The Hilltop House
Given a 900 sf dilipidated cottage on a double-wide steeply sloping lot, the client - a single male in the film industry - gave John Maniscalco/ Architecture a straight-forward charge. Working within a tight construction budget ($225/sf), utilize as much of the existing house as possible to construct a 3500 sf single family residence for his future spouse and family that encapsulates a sense of “urban oasis”.
The tight urban sites of San Francisco typically preclude opportunities for sculptural form, but the width of this site and the dramatic views from the rear sloping portion of the site created potential for openness of space and framing of views at multiple levels which provides relief from the typical urban block massing.
As designed, the project envelops the existing house on three sides, while opening structured slots of view and light to anchor the house to the site. These zones of light and change in materiality signal paths of movement, changes in scale, function, and orientation to views.
The entry sequence travels up a cantilevered steel stair, beginning the passage out of the urban world, through the entry gate into a protected courtyard open to the sky. Upon entering the house, one travels across a structural glass bridge illuminated by a continuous bank of skylights overhead. This bridge serves the dual function of acting as a transitional zone to the tranquil living spaces beyond and as a mechanism for daylighting the light-stranded lower hallway below. Beyond the compressed scale of the entry sequence, one steps into the expanded scale and city views of the main living and dining areas, which maximize their views with butt-jointed continuous glass walls.

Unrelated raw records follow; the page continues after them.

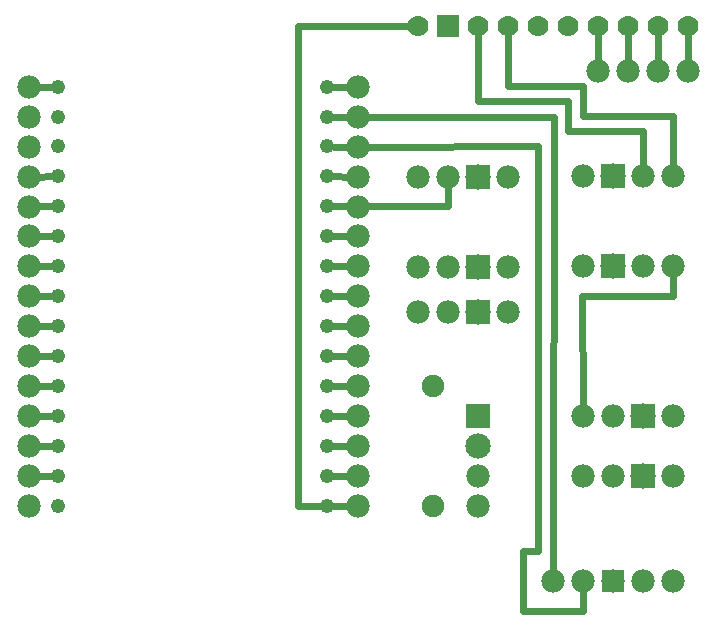
<source format=gtl>
G04 MADE WITH FRITZING*
G04 WWW.FRITZING.ORG*
G04 DOUBLE SIDED*
G04 HOLES PLATED*
G04 CONTOUR ON CENTER OF CONTOUR VECTOR*
%ASAXBY*%
%FSLAX23Y23*%
%MOIN*%
%OFA0B0*%
%SFA1.0B1.0*%
%ADD10C,0.047859*%
%ADD11C,0.070000*%
%ADD12C,0.078000*%
%ADD13C,0.077770*%
%ADD14C,0.075000*%
%ADD15C,0.084141*%
%ADD16R,0.075556X0.075556*%
%ADD17R,0.084375X0.084375*%
%ADD18R,0.083333X0.083333*%
%ADD19R,0.078000X0.078000*%
%ADD20C,0.024000*%
%LNCOPPER1*%
G90*
G70*
G54D10*
X1203Y1697D03*
X306Y1896D03*
X306Y1796D03*
X306Y1697D03*
X306Y1597D03*
X306Y1497D03*
X1203Y1796D03*
X1203Y1896D03*
X1203Y1597D03*
X306Y1397D03*
X306Y1297D03*
X306Y1197D03*
X306Y1097D03*
X306Y998D03*
X306Y898D03*
X306Y798D03*
X306Y698D03*
X306Y598D03*
X306Y498D03*
X1203Y1197D03*
X1203Y1097D03*
X1203Y998D03*
X1203Y898D03*
X1203Y798D03*
X1203Y698D03*
X1203Y598D03*
X1203Y498D03*
X1203Y1497D03*
X1203Y1397D03*
X1203Y1297D03*
G54D11*
X2406Y2097D03*
X2306Y2097D03*
X2206Y2097D03*
X2106Y2097D03*
X2006Y2097D03*
X1906Y2097D03*
X1806Y2097D03*
X1706Y2097D03*
X1606Y2097D03*
X1506Y2097D03*
G54D12*
X2406Y1947D03*
X2306Y1947D03*
X2206Y1947D03*
X2106Y1947D03*
G54D13*
X1307Y1696D03*
X209Y1896D03*
X209Y1796D03*
X209Y1696D03*
X209Y1596D03*
X209Y1496D03*
X1307Y1796D03*
X1307Y1896D03*
X1307Y1596D03*
X209Y1397D03*
X209Y1297D03*
X209Y1197D03*
X209Y1097D03*
X209Y997D03*
X209Y897D03*
X209Y798D03*
X209Y698D03*
X209Y598D03*
X209Y498D03*
X1307Y1197D03*
X1307Y1097D03*
X1307Y997D03*
X1307Y897D03*
X1307Y798D03*
X1307Y698D03*
X1307Y598D03*
X1307Y498D03*
X1307Y1496D03*
X1307Y1397D03*
X1307Y1297D03*
G54D14*
X1556Y897D03*
X1556Y497D03*
G54D12*
X2056Y1297D03*
G54D15*
X2156Y1297D03*
G54D12*
X2256Y1297D03*
X2356Y1297D03*
X2056Y1597D03*
G54D15*
X2156Y1597D03*
G54D12*
X2256Y1597D03*
X2356Y1597D03*
X2356Y797D03*
G54D15*
X2256Y797D03*
G54D12*
X2156Y797D03*
X2056Y797D03*
X1806Y1296D03*
G54D15*
X1706Y1296D03*
G54D12*
X1606Y1296D03*
X1506Y1296D03*
X1807Y1145D03*
G54D15*
X1707Y1145D03*
G54D12*
X1607Y1145D03*
X1507Y1145D03*
X1806Y1596D03*
G54D15*
X1706Y1596D03*
G54D12*
X1606Y1596D03*
X1506Y1596D03*
X2356Y597D03*
G54D15*
X2256Y597D03*
G54D12*
X2156Y597D03*
X2056Y597D03*
X1706Y797D03*
G54D15*
X1706Y697D03*
G54D12*
X1706Y597D03*
X1706Y497D03*
X2356Y247D03*
X2256Y247D03*
X2156Y247D03*
X2056Y247D03*
X1956Y247D03*
G54D16*
X1606Y2097D03*
G54D17*
X2156Y1297D03*
X2156Y1597D03*
X2255Y797D03*
X1706Y1296D03*
X1706Y1144D03*
X1706Y1596D03*
X2255Y597D03*
G54D18*
X1706Y797D03*
G54D19*
X2156Y247D03*
G54D20*
X1277Y1397D02*
X1225Y1397D01*
D02*
X1277Y1497D02*
X1225Y1497D01*
D02*
X1277Y1596D02*
X1225Y1597D01*
D02*
X1277Y1696D02*
X1225Y1696D01*
D02*
X1277Y1796D02*
X1225Y1796D01*
D02*
X1277Y498D02*
X1225Y498D01*
D02*
X1277Y598D02*
X1225Y598D01*
D02*
X239Y1596D02*
X283Y1597D01*
D02*
X239Y1896D02*
X283Y1896D01*
D02*
X1277Y698D02*
X1225Y698D01*
D02*
X1277Y798D02*
X1225Y798D01*
D02*
X1277Y898D02*
X1225Y898D01*
D02*
X1277Y997D02*
X1225Y998D01*
D02*
X1277Y1097D02*
X1225Y1097D01*
D02*
X1277Y1197D02*
X1225Y1197D01*
D02*
X1277Y1297D02*
X1225Y1297D01*
D02*
X239Y598D02*
X283Y598D01*
D02*
X239Y698D02*
X283Y698D01*
D02*
X239Y798D02*
X283Y798D01*
D02*
X239Y898D02*
X283Y898D01*
D02*
X239Y997D02*
X283Y998D01*
D02*
X239Y1097D02*
X283Y1097D01*
D02*
X239Y1197D02*
X283Y1197D01*
D02*
X239Y1297D02*
X283Y1297D01*
D02*
X239Y1397D02*
X283Y1397D01*
D02*
X239Y1497D02*
X283Y1497D01*
D02*
X1277Y1896D02*
X1225Y1896D01*
D02*
X2206Y1977D02*
X2206Y2066D01*
D02*
X2106Y1977D02*
X2106Y2066D01*
D02*
X1806Y1897D02*
X1806Y2066D01*
D02*
X2056Y1897D02*
X1806Y1897D01*
D02*
X2056Y1797D02*
X2056Y1897D01*
D02*
X2356Y1797D02*
X2056Y1797D01*
D02*
X2356Y1627D02*
X2356Y1797D01*
D02*
X1706Y1847D02*
X1706Y2066D01*
D02*
X2006Y1847D02*
X1706Y1847D01*
D02*
X2006Y1747D02*
X2006Y1847D01*
D02*
X2256Y1747D02*
X2006Y1747D01*
D02*
X2256Y1627D02*
X2256Y1747D01*
D02*
X1106Y498D02*
X1277Y498D01*
D02*
X1106Y2097D02*
X1106Y498D01*
D02*
X1475Y2097D02*
X1106Y2097D01*
D02*
X1606Y1497D02*
X1337Y1497D01*
D02*
X1606Y1566D02*
X1606Y1497D01*
D02*
X2406Y1977D02*
X2406Y2066D01*
D02*
X2306Y1977D02*
X2306Y2066D01*
D02*
X1856Y347D02*
X1857Y147D01*
D02*
X1905Y347D02*
X1856Y347D01*
D02*
X1337Y1696D02*
X1905Y1698D01*
D02*
X1905Y1698D02*
X1905Y347D01*
D02*
X1337Y1796D02*
X1959Y1796D01*
D02*
X1959Y1796D02*
X1956Y277D01*
D02*
X1857Y147D02*
X2057Y147D01*
D02*
X2057Y147D02*
X2056Y217D01*
D02*
X2054Y1197D02*
X2356Y1197D01*
D02*
X2356Y1197D02*
X2356Y1267D01*
D02*
X2056Y827D02*
X2054Y1197D01*
G04 End of Copper1*
M02*
</source>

At the base of the interior stairs, the lower skylit hall gathers three bedrooms, two baths, laundry and garage around a central hall with river rocks, bamboo flooring and daylighting from the glass bridge above.
With an obvious nod to both Pierre Koenig and the Case Study Houses, the exterior of the house utilizes the steel structural frame at the perimeter of the structure. This frame allows for the erosion of the massing of the house while maintaining contextual ties to adjacent structures and continuity of the urban street in the front and dramatic framing of distant views in the rear. The infill of this frame system with stucco, Alaskan Yellow Cedar and copper panels provides a richness and depth within the composition and a scale that ties it back to the neighboring houses.